### ASSIGNED TASK
Repeat, exactly as written, the lines of the records below from the first through the line with "image of benign", but none past it.

Records contained in a dataset:
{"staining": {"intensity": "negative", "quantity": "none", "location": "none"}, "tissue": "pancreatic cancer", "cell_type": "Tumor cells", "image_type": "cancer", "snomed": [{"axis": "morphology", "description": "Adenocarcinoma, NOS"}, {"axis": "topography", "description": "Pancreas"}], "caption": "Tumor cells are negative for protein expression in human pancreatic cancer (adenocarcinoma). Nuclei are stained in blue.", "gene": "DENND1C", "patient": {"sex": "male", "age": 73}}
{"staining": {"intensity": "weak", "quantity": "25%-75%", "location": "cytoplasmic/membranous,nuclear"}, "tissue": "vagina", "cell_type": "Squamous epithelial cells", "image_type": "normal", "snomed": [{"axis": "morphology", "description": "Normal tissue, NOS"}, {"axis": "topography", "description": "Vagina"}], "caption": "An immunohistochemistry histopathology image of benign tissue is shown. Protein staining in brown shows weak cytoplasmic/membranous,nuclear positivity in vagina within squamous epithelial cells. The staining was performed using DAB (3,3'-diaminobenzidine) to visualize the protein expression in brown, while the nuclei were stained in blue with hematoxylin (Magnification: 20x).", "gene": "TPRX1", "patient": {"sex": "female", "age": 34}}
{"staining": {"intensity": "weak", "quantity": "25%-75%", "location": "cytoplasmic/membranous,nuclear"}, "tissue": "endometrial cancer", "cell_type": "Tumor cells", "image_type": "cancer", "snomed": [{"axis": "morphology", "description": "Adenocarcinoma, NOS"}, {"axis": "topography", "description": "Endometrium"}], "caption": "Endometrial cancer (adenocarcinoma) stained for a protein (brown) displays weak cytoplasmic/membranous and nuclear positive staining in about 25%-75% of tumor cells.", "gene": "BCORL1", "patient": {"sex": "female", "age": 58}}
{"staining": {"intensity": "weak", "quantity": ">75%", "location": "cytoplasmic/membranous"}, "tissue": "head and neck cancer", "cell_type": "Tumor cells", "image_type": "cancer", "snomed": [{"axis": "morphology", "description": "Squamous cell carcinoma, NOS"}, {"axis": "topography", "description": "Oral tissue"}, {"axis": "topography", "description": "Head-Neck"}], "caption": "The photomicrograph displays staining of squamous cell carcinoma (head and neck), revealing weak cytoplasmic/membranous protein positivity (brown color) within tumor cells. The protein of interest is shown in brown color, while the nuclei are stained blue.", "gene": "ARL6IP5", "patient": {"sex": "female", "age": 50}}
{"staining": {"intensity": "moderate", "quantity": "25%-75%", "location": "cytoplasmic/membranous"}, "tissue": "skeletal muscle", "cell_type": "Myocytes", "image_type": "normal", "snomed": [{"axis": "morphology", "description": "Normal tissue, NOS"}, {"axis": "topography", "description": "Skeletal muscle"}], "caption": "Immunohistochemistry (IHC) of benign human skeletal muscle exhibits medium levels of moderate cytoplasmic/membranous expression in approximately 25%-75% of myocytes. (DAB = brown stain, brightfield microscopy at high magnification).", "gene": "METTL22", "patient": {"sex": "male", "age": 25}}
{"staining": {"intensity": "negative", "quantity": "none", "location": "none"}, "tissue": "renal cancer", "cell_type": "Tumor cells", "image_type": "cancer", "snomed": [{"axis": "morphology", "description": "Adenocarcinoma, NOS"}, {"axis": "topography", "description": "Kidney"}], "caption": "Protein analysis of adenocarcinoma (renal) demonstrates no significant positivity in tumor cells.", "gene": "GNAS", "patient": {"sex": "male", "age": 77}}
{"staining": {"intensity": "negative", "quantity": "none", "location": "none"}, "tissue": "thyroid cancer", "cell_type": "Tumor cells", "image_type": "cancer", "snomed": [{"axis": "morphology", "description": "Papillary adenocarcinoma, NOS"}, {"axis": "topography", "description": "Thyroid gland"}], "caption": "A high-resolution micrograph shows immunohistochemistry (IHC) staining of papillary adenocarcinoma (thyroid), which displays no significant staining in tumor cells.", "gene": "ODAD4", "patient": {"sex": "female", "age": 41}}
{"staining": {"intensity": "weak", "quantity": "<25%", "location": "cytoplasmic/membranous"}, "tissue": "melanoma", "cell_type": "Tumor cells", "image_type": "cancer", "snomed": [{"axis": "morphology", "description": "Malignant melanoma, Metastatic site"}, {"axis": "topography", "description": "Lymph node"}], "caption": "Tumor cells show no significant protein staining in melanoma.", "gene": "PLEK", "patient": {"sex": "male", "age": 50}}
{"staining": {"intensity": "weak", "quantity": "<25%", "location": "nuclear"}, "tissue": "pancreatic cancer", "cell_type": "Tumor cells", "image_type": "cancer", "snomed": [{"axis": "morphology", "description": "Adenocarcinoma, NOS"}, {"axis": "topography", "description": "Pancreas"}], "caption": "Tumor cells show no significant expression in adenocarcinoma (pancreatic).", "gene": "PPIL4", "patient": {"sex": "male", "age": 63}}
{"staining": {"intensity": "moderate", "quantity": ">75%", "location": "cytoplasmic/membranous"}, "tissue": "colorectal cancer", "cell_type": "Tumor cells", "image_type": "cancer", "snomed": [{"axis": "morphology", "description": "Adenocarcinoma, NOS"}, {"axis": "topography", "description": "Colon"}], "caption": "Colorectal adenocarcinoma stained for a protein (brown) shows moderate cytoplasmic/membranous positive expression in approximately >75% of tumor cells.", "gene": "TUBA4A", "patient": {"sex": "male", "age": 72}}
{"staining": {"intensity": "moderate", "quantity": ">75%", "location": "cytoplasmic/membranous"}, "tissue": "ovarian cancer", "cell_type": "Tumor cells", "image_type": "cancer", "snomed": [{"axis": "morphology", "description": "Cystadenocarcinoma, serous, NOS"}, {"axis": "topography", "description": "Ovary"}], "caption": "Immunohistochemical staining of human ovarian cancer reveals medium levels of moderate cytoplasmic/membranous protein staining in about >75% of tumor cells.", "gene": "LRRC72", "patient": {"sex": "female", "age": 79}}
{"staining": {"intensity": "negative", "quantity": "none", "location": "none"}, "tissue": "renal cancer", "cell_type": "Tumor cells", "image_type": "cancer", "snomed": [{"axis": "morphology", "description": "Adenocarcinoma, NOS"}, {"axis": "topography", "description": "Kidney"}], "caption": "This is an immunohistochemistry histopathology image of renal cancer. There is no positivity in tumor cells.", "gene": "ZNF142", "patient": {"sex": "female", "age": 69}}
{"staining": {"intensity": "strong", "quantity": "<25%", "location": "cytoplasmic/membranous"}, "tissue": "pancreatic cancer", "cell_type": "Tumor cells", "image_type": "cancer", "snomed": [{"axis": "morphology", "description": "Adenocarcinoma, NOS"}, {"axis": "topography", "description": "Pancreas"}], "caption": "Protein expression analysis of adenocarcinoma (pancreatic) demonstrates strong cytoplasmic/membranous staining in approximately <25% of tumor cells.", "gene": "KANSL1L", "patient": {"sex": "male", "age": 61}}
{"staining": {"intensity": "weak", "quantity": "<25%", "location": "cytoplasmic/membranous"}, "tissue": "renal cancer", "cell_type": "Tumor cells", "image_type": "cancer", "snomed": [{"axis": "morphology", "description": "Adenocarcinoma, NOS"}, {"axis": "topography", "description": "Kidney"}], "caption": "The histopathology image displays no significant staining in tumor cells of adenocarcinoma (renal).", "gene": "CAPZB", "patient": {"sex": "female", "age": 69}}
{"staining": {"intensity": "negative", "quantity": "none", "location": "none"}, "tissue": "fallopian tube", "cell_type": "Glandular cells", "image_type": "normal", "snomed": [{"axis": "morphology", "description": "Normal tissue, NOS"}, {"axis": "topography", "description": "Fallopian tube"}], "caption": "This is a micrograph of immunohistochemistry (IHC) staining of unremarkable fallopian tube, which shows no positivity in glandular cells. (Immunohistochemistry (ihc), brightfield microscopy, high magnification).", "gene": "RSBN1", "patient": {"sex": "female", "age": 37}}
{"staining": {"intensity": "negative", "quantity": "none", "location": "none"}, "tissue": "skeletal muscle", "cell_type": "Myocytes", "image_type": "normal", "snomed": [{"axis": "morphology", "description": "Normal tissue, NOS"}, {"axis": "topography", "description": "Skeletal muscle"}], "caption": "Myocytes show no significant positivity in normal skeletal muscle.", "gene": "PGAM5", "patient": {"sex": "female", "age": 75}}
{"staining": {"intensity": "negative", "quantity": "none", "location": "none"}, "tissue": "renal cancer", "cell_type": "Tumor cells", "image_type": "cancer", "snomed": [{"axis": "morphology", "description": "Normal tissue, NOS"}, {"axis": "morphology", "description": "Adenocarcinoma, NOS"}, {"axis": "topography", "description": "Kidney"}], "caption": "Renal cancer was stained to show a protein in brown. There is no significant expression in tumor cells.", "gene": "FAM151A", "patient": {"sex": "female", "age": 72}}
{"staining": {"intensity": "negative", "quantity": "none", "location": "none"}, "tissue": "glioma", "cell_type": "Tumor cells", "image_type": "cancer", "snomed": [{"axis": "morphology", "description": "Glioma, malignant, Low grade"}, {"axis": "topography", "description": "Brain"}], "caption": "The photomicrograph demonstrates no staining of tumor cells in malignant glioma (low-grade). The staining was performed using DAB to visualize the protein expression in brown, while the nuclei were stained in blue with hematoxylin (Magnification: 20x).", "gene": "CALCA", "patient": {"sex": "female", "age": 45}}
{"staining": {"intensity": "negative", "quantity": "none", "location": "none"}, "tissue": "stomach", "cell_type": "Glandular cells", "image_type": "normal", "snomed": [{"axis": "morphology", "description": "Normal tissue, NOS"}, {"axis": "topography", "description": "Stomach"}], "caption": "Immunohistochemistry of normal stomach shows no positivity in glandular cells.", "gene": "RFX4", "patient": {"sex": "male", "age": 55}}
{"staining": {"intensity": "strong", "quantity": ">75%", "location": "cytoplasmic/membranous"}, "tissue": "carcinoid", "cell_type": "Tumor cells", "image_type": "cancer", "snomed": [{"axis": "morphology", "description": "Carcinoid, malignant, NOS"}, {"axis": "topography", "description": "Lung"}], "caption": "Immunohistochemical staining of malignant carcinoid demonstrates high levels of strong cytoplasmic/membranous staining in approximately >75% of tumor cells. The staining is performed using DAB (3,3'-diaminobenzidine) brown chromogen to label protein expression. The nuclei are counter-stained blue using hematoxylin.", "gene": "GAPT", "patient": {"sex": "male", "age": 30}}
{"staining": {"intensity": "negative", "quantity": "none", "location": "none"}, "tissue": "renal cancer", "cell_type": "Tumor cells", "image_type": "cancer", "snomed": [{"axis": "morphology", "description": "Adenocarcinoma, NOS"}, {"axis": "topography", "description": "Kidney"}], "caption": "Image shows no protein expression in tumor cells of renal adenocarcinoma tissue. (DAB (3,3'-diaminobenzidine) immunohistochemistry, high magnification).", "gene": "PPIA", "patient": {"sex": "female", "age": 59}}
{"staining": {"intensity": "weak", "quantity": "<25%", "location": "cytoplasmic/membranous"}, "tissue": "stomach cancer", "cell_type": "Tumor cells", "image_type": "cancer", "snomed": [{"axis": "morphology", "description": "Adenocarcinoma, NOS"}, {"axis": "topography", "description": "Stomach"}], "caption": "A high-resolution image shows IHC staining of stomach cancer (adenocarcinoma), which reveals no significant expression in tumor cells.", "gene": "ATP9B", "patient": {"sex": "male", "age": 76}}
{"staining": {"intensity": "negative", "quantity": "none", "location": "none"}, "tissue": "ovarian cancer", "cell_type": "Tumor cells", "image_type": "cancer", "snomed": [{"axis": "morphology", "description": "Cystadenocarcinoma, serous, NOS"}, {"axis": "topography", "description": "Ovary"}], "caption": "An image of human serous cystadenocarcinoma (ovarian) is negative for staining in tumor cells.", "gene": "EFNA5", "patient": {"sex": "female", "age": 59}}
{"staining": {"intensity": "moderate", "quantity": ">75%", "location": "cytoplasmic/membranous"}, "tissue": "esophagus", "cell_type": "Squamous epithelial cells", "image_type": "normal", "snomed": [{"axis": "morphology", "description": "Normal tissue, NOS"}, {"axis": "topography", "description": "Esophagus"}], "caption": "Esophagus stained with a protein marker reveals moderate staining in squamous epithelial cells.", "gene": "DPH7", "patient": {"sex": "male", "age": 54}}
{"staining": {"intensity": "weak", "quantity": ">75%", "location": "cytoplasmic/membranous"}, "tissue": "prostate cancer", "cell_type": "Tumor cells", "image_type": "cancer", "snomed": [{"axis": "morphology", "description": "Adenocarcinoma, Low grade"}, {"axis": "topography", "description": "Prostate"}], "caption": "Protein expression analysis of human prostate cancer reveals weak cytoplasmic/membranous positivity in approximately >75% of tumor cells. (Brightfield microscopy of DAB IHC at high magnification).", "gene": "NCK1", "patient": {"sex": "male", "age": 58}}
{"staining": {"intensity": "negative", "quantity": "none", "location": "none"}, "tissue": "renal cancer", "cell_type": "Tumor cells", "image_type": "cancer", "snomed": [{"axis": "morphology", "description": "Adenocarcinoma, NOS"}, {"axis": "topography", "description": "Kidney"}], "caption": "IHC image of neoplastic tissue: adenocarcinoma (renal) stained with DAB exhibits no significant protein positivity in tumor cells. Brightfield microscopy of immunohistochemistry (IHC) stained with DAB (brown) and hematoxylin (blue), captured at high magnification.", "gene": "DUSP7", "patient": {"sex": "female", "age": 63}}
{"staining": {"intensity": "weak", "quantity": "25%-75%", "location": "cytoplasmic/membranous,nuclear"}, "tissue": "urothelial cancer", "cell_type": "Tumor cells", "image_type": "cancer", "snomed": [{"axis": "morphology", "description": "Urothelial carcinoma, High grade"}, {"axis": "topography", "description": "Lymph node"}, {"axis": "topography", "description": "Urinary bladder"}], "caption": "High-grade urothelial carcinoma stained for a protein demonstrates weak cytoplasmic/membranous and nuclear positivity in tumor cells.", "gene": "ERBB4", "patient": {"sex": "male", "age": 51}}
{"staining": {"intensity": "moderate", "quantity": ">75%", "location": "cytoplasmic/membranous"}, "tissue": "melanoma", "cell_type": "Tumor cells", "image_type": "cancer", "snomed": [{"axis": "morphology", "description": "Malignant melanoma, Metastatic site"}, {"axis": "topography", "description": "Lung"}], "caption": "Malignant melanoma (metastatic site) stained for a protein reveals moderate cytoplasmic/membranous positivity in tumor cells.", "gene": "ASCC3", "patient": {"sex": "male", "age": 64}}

### TASK SOLUTION
{"staining": {"intensity": "negative", "quantity": "none", "location": "none"}, "tissue": "pancreatic cancer", "cell_type": "Tumor cells", "image_type": "cancer", "snomed": [{"axis": "morphology", "description": "Adenocarcinoma, NOS"}, {"axis": "topography", "description": "Pancreas"}], "caption": "Tumor cells are negative for protein expression in human pancreatic cancer (adenocarcinoma). Nuclei are stained in blue.", "gene": "DENND1C", "patient": {"sex": "male", "age": 73}}
{"staining": {"intensity": "weak", "quantity": "25%-75%", "location": "cytoplasmic/membranous,nuclear"}, "tissue": "vagina", "cell_type": "Squamous epithelial cells", "image_type": "normal", "snomed": [{"axis": "morphology", "description": "Normal tissue, NOS"}, {"axis": "topography", "description": "Vagina"}], "caption": "An immunohistochemistry histopathology image of benign tissue is shown. Protein staining in brown shows weak cytoplasmic/membranous,nuclear positivity in vagina within squamous epithelial cells. The staining was performed using DAB (3,3'-diaminobenzidine) to visualize the protein expression in brown, while the nuclei were stained in blue with hematoxylin (Magnification: 20x).", "gene": "TPRX1", "patient": {"sex": "female", "age": 34}}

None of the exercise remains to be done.